Thursday, August 21, 2014

Eastern Europe Serbian style apricot jam tart



I got this recipe from Serbian Apricot Torte - Torta Praska on web.
As it is explained in their web, it's made with a layered yeast dough that requires no rising.

So it's fluffy, yet easy!

The recipe is web was just too large for my family,  so I changed a little, and baking time was much shortened.

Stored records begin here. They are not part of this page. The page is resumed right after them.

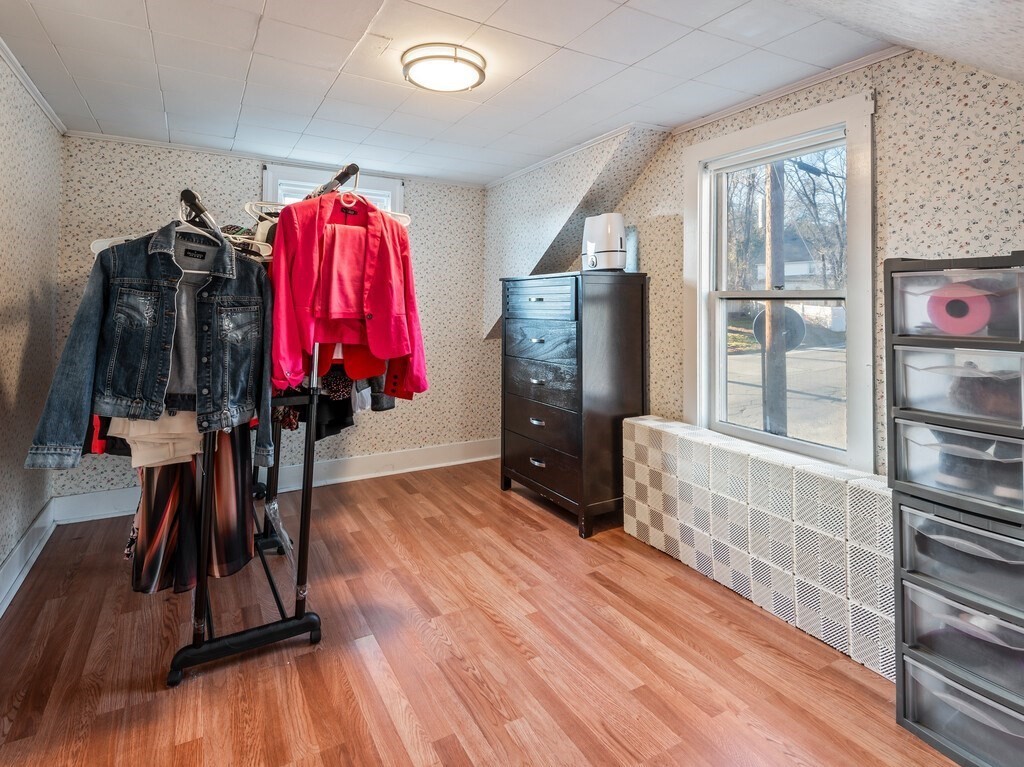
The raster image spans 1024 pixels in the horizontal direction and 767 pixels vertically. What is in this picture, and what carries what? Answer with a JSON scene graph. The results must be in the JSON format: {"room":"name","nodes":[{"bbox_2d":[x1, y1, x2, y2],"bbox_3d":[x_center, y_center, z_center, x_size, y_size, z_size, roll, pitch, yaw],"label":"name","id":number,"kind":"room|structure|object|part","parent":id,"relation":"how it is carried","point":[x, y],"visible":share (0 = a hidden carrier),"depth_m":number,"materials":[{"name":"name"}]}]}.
{"room":"closet","nodes":[
{"label":"closet","id":0,"kind":"room"},
{"bbox_2d":[0,47,62,609],"bbox_3d":[-1.678,-0.075,0.913,0.141,2.425,4.665,0,1,-30],"label":"left wall","id":1,"kind":"structure","parent":0,"point":[30,512],"depth_m":2.35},
{"bbox_2d":[0,500,56,617],"bbox_3d":[-1.632,1.050,1.017,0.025,0.151,4.224,0,1,-30],"label":"baseboard","id":2,"kind":"structure","parent":1,"relation":"attached to","point":[13,561],"depth_m":2.29,"materials":[{"name":"white paint"}]},
{"bbox_2d":[0,37,66,133],"bbox_3d":[-1.734,-1.272,1.178,0.048,0.055,3.876,0,1,-30],"label":"crown molding","id":3,"kind":"structure","parent":1,"relation":"attached to","point":[28,84],"depth_m":2.36,"materials":[{"name":"white paint"}]},
{"bbox_2d":[50,136,489,504],"bbox_3d":[-1.455,-0.134,3.695,3.188,2.433,0.150,0,1,-30],"label":"back wall","id":4,"kind":"structure","parent":0,"point":[198,170],"depth_m":3.49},
{"bbox_2d":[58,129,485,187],"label":"crown molding","id":5,"kind":"structure","parent":4,"relation":"attached to","point":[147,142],"depth_m":3.34,"materials":[{"name":"white paint"}]},
{"bbox_2d":[48,437,499,523],"bbox_3d":[-1.406,0.987,3.676,3.032,0.159,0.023,0,1,-30],"label":"baseboard","id":6,"kind":"structure","parent":4,"relation":"attached to","point":[338,462],"depth_m":3.68,"materials":[{"name":"white paint"}]},
{"bbox_2d":[259,162,402,215],"bbox_3d":[-1.371,-0.586,3.680,1.063,1.427,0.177,0,1,-30],"label":"back window","id":7,"kind":"structure","parent":4,"relation":"in","point":[378,181],"depth_m":3.59,"materials":[{"name":"white paint"}]},
{"bbox_2d":[1,0,963,184],"bbox_3d":[-0.348,-1.322,2.088,3.361,0.110,4.154,0,1,-30],"label":"ceiling","id":8,"kind":"structure","parent":0,"point":[58,41],"depth_m":2.17,"materials":[{"name":"white tile"}]},
{"bbox_2d":[401,43,486,92],"bbox_3d":[-0.311,-1.243,2.185,0.378,0.084,0.373,0,1,-30],"label":"ceiling light","id":9,"kind":"object","parent":8,"relation":"attached to","point":[471,76],"visible":0.98,"depth_m":2.09,"materials":[{"name":"white glass"}]},
{"bbox_2d":[0,456,965,766],"bbox_3d":[-0.148,1.186,1.751,3.274,0.101,4.898,0,1,-30],"label":"floor","id":10,"kind":"structure","parent":0,"point":[507,733],"depth_m":1.72,"materials":[{"name":"brown wood"}]},
{"bbox_2d":[162,165,362,690],"bbox_3d":[-1.168,0.254,2.251,0.621,1.731,1.577,0,1,-30],"label":"clothes rack","id":11,"kind":"object","parent":10,"relation":"on","point":[202,591],"visible":0.7,"depth_m":1.74,"materials":[{"name":"black metal"}]},
{"bbox_2d":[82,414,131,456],"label":"red garment","id":12,"kind":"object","parent":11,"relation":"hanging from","point":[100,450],"visible":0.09,"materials":[{"name":"red fabric"}]},
{"bbox_2d":[25,220,276,469],"bbox_3d":[-1.124,-0.026,1.588,0.663,0.804,0.134,0,1,-30],"label":"denim jacket","id":13,"kind":"object","parent":11,"relation":"hanging from","point":[223,250],"visible":0.92,"depth_m":1.56,"materials":[{"name":"blue fabric"}]},
{"bbox_2d":[106,411,202,469],"bbox_3d":[-1.222,0.212,1.669,0.339,0.366,0.199,0,1,-30],"label":"white pants","id":14,"kind":"object","parent":11,"relation":"hanging from","point":[153,460],"visible":0.35,"depth_m":1.62,"materials":[{"name":"fabric"}]},
{"bbox_2d":[92,199,267,261],"bbox_3d":[-1.134,-0.413,1.666,0.584,0.189,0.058,0,1,-30],"label":"clothes hanger","id":15,"kind":"object","parent":11,"relation":"hanging from","point":[96,252],"visible":0.45,"depth_m":1.68,"materials":[{"name":"white plastic"}]},
{"bbox_2d":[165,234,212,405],"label":"jacket lining","id":16,"kind":"object","parent":11,"relation":"hanging from","point":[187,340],"visible":0.31,"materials":[{"name":"grey fabric"}]},
{"bbox_2d":[128,421,255,594],"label":"skirt","id":17,"kind":"object","parent":11,"relation":"hanging from","point":[240,514],"visible":0.44,"depth_m":1.76,"materials":[{"name":"fabric"}]},
{"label":"base","id":18,"kind":"part","parent":11,"relation":"part of","materials":[{"name":"black metal"}]},
{"bbox_2d":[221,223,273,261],"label":"clothes hanger","id":19,"kind":"object","parent":11,"relation":"hanging from","point":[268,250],"visible":0.39,"depth_m":1.80,"materials":[{"name":"white plastic"}]},
{"bbox_2d":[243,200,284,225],"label":"clothes hanger","id":20,"kind":"object","parent":11,"relation":"hanging from","point":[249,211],"visible":0.44,"depth_m":1.90,"materials":[{"name":"white plastic"}]},
{"bbox_2d":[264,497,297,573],"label":"plastic bag","id":21,"kind":"object","parent":11,"relation":"hanging from","point":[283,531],"visible":0.64,"depth_m":2.03,"materials":[{"name":"clear plastic"}]},
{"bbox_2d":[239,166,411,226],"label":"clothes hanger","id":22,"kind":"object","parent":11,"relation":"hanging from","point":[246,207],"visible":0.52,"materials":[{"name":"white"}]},
{"bbox_2d":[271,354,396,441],"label":"hanging clothes","id":23,"kind":"object","parent":11,"relation":"hanging from","point":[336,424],"visible":0.16,"depth_m":2.07,"materials":[{"name":"fabric"}]},
{"bbox_2d":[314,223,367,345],"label":"red pants","id":24,"kind":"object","parent":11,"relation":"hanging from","point":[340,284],"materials":[{"name":"red fabric"}]},
{"bbox_2d":[265,189,428,399],"bbox_3d":[-0.624,-0.219,1.797,0.631,0.803,0.140,0,1,-30],"label":"red jacket","id":25,"kind":"object","parent":11,"relation":"hanging from","point":[382,312],"visible":0.89,"depth_m":1.77,"materials":[{"name":"red fabric"}]},
{"bbox_2d":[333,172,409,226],"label":"clothes hanger","id":26,"kind":"object","parent":11,"relation":"hanging from","point":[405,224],"visible":0.47,"depth_m":1.81,"materials":[{"name":"white plastic"}]},
{"bbox_2d":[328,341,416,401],"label":"red garment","id":27,"kind":"object","parent":11,"relation":"hanging from","point":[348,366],"visible":0.16,"depth_m":1.94,"materials":[{"name":"red fabric"}]},
{"bbox_2d":[500,269,648,536],"bbox_3d":[0.371,0.340,3.216,0.532,1.517,0.951,0,1,-30],"label":"dresser","id":28,"kind":"object","parent":10,"relation":"on","point":[537,469],"visible":0.98,"depth_m":2.90,"materials":[{"name":"wood"}]},
{"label":"drawer pull","id":29,"kind":"part","parent":28,"relation":"part of","materials":[{"name":"silver metal"}]},
{"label":"drawer pull","id":30,"kind":"part","parent":28,"relation":"part of","materials":[{"name":"silver metal"}]},
{"bbox_3d":[0.152,-0.272,2.988,0.072,0.221,0.596,0,1,-30],"label":"drawer","id":31,"kind":"part","parent":28,"relation":"part of","materials":[{"name":"wood"}]},
{"bbox_3d":[0.180,0.743,3.005,0.070,0.244,0.711,0,1,-30],"label":"drawer","id":32,"kind":"part","parent":28,"relation":"part of","materials":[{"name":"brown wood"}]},
{"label":"drawer","id":33,"kind":"part","parent":28,"relation":"part of","materials":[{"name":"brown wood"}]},
{"bbox_3d":[0.175,0.002,2.983,0.084,0.239,0.616,0,1,-30],"label":"drawer","id":34,"kind":"part","parent":28,"relation":"part of","materials":[{"name":"wood"}]},
{"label":"drawer","id":35,"kind":"part","parent":28,"relation":"part of","materials":[{"name":"wood"}]},
{"bbox_2d":[581,213,626,271],"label":"humidifier","id":36,"kind":"object","parent":28,"relation":"on","point":[613,241],"visible":0.96,"depth_m":2.91,"materials":[{"name":"white plastic"}]},
{"bbox_2d":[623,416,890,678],"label":"radiator cover","id":37,"kind":"object","parent":10,"relation":"on","point":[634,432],"visible":0.84,"depth_m":2.03,"materials":[{"name":"white"}]},
{"bbox_2d":[885,251,1023,766],"bbox_3d":[1.492,0.469,1.428,0.421,1.425,0.465,0,1,-30],"label":"drawer tower","id":38,"kind":"object","parent":10,"relation":"on","point":[908,710],"visible":1,"depth_m":1.39,"materials":[{"name":"plastic"}]},
{"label":"drawer","id":39,"kind":"part","parent":38,"relation":"part of","materials":[{"name":"clear plastic"}]},
{"bbox_3d":[1.414,0.114,1.487,0.320,0.209,0.396,0,1,-30],"label":"drawer","id":40,"kind":"part","parent":38,"relation":"part of","materials":[{"name":"clear plastic"}]},
{"bbox_3d":[1.443,0.356,1.495,0.328,0.216,0.428,0,1,-30],"label":"drawer","id":41,"kind":"part","parent":38,"relation":"part of","materials":[{"name":"clear plastic"}]},
{"bbox_2d":[926,281,992,335],"bbox_3d":[1.365,-0.104,1.440,0.136,0.150,0.152,0,1,-30],"label":"roll","id":42,"kind":"object","parent":38,"relation":"in","point":[963,301],"visible":0.81,"depth_m":1.40,"materials":[{"name":"pink paper"}]},
{"bbox_2d":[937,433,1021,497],"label":"dark item in drawer","id":43,"kind":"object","parent":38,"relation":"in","point":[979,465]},
{"bbox_2d":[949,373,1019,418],"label":"brown item in drawer","id":44,"kind":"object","parent":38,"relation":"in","point":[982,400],"visible":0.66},
{"bbox_3d":[1.429,0.633,1.460,0.308,0.216,0.443,0,1,-30],"label":"drawer","id":45,"kind":"part","parent":38,"relation":"part of","materials":[{"name":"clear plastic"}]},
{"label":"drawer","id":46,"kind":"part","parent":38,"relation":"part of","materials":[{"name":"clear plastic"}]},
{"bbox_3d":[1.412,1.097,1.451,0.302,0.225,0.398,0,1,-30],"label":"drawer","id":47,"kind":"part","parent":38,"relation":"part of","materials":[{"name":"clear plastic"}]},
{"bbox_2d":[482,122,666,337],"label":"sloped wall","id":48,"kind":"structure","parent":0,"point":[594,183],"depth_m":3.47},
{"bbox_2d":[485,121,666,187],"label":"crown molding","id":49,"kind":"structure","parent":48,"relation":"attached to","point":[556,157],"depth_m":3.21,"materials":[{"name":"white paint"}]},
{"bbox_2d":[508,38,1023,476],"bbox_3d":[1.347,-0.073,2.346,0.133,2.407,4.511,0,1,-30],"label":"right wall","id":50,"kind":"structure","parent":0,"point":[889,119],"depth_m":1.89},
{"bbox_2d":[685,88,876,472],"bbox_3d":[1.340,-0.241,2.426,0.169,1.700,0.982,0,1,-30],"label":"window","id":51,"kind":"structure","parent":50,"relation":"in","point":[702,308],"depth_m":2.37,"materials":[{"name":"white"}]},
{"bbox_2d":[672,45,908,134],"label":"crown molding","id":52,"kind":"structure","parent":50,"relation":"attached to","point":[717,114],"depth_m":2.26,"materials":[{"name":"white paint"}]},
{"bbox_2d":[752,307,805,352],"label":"satellite dish","id":53,"kind":"object","parent":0,"point":[789,319],"visible":0.5,"depth_m":6.55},
{"bbox_2d":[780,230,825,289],"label":"house","id":54,"kind":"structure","parent":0,"point":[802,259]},
{"bbox_2d":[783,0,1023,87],"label":"sloped ceiling","id":55,"kind":"structure","parent":0,"point":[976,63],"depth_m":1.33,"materials":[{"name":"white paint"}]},
{"label":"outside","id":56,"kind":"structure","parent":0,"visible":0},
{"bbox_2d":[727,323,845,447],"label":"road","id":57,"kind":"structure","parent":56,"point":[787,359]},
{"label":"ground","id":58,"kind":"structure","parent":56,"visible":0},
{"bbox_2d":[761,159,788,437],"bbox_3d":[3.451,-2.080,6.226,0.285,8.396,0.814,0,1,-30],"label":"utility pole","id":59,"kind":"object","parent":58,"relation":"on","point":[779,239],"visible":0.6,"depth_m":6.15,"materials":[{"name":"brown wood"}]},
{"bbox_2d":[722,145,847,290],"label":"tree","id":60,"kind":"object","parent":58,"relation":"on","point":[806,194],"visible":0.32,"materials":[{"name":"plant"}]},
{"bbox_2d":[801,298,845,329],"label":"fence","id":61,"kind":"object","parent":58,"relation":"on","point":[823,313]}
]}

So for my record,  I'll note here what I did.


What you need :

Active dry yeast ( not instant yeast)  3.5g (or around 1 tea spoon)
*I used Bob's red mill brand from USA

1/8 cup warm water + sprinkle of sugar to feed yeast

------These two can be combined already and set aside



80ml sour cream

2 egg yolk ( keep the egg white )

------ These 2 can be mixed together as you measure, then add the yeast + water




1 cup walnut chopped

2/3 cup sugar (could be less if you don't want to make it too sweet)

1/2 tsp cinnamon 

------These 3 can be mixed together and set aside ( for filling).



1 stick + 3 Tbsp butter

2 cups unbleached organic flour

350g Apricot jam or any jam you like / or canned fruits topping for cake



<Prepare these while baking>

2 egg white

1/4 tsp cream of tartar

1/4 cup sugar (or less according to your taste)

1/2 cup walnut chopped



<How to make>





 Dissolve active dry yeast  in warm water with sprinkle of sugar, set aside. 
When it's foamy, add egg yolk and sour cream in it.




Coat a 20cm x 15cm pan with oil or shortening or butter.

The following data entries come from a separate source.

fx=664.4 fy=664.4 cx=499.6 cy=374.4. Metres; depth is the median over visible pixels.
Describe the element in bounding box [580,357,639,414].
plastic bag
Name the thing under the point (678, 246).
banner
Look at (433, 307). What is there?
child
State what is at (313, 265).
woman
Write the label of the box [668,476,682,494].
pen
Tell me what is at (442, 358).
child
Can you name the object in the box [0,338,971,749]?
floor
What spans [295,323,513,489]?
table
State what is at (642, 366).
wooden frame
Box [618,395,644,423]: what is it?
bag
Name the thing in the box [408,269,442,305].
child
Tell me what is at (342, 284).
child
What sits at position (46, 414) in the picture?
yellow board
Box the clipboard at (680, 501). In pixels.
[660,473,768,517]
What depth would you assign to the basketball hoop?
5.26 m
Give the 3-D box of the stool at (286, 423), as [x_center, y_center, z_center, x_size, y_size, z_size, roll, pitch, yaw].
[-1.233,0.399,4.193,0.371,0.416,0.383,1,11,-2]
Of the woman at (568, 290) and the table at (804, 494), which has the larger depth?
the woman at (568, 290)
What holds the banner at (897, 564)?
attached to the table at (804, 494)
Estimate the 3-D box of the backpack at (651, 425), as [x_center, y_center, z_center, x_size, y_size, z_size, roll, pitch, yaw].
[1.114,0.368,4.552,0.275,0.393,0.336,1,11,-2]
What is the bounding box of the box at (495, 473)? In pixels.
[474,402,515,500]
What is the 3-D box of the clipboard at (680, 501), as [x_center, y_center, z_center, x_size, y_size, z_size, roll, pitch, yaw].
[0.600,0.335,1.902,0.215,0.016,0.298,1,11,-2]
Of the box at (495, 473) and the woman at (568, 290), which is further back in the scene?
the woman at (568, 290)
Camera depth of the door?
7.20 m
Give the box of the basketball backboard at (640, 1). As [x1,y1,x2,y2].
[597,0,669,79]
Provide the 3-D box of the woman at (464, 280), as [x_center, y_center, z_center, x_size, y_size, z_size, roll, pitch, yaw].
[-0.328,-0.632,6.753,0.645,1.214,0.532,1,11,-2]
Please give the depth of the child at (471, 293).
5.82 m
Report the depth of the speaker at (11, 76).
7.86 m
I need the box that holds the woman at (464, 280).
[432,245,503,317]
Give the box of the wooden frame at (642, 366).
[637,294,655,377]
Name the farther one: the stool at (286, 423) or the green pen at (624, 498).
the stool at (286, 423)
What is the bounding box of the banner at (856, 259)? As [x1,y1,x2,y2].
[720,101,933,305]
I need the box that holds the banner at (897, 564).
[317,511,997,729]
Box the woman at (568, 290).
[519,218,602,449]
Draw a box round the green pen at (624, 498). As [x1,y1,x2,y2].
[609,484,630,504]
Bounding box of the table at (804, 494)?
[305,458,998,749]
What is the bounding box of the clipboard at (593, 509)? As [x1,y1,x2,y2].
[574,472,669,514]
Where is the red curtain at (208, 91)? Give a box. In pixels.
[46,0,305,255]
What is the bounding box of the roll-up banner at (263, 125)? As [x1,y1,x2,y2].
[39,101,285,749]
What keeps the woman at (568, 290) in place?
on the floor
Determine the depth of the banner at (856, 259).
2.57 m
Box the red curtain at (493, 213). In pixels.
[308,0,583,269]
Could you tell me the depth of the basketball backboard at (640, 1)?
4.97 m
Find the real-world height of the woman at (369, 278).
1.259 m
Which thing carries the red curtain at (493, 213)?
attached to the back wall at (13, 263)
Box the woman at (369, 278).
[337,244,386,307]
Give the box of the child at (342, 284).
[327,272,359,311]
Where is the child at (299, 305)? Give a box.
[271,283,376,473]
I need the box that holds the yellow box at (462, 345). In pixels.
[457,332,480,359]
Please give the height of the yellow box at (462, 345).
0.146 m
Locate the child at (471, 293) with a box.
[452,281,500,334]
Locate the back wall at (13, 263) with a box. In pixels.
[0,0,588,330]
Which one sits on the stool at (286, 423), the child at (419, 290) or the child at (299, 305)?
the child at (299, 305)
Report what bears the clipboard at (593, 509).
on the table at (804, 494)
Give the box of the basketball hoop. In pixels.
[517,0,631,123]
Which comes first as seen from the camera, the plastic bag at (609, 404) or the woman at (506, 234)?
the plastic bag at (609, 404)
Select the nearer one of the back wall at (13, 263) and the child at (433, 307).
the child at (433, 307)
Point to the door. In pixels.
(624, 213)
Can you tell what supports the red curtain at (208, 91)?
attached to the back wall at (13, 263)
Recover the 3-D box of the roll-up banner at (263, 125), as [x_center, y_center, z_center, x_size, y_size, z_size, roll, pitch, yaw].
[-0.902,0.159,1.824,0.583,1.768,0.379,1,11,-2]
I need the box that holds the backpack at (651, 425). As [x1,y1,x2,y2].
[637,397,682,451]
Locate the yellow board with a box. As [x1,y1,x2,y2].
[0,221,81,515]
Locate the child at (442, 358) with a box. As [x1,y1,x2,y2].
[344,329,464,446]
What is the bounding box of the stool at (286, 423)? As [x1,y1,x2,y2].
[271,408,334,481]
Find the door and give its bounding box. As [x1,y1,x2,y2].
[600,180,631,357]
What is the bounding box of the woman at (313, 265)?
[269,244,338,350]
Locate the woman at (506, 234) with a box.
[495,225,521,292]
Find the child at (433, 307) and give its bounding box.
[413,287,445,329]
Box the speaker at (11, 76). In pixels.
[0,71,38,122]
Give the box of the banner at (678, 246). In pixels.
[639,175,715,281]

I used an organic shortening this time.






In a large bowl,  mix together butter and flour, 
using fingers, until it becomes crumbles texture.

I don't normally place butter in room temperature
 if I use it in this way. 

Temperature is too warm and butter melts so fast, 
since I don't have air-conditoning in my kitchen.






It doesn't need to be perfectly crumbled. 





Add the mixture of <yeast / egg yolk / sour cream > in here.
 Mix just enough to blend, 
but don't knead.




Place out dough on floured board.





Divide in three.
No need to be so exactly equal.


You could start to heat the oven now.
350°F / 175℃




Using roller pin, roll the dough the size of pan.






Spread <walnut / sugar/ cinnamon > mixture.






Roll another dough and put it over.




Spread apricot jam, or any jam you prefer. 
For me, jam was just too sweet.
I'd prefer fruits in syrup or something less sweet.







I didn't have enough apricot jam, 
so I added a little quince jelly. 





Roll the last dough and place it on top. 







Bake around 30 min until brownish.





While baking, 
using electric hand mixer, beat egg white until foamy. 

Add cream of tartar, and sugar gradually, and beat until stiff.





Place out of the oven, 
spread meringue on top





Spread chopped walnut on top.




Bring it back to the oven, and bake until brown.
(around 15-20 min)







I love this dough with yeast. 
It's like a pie dough, but because of yeast, it comes our fluffy. 

I'd try apple, strawberry, orange, Lemmon next time. 
I prefer a little less sweeter, but it is just right to preserve in hot weather.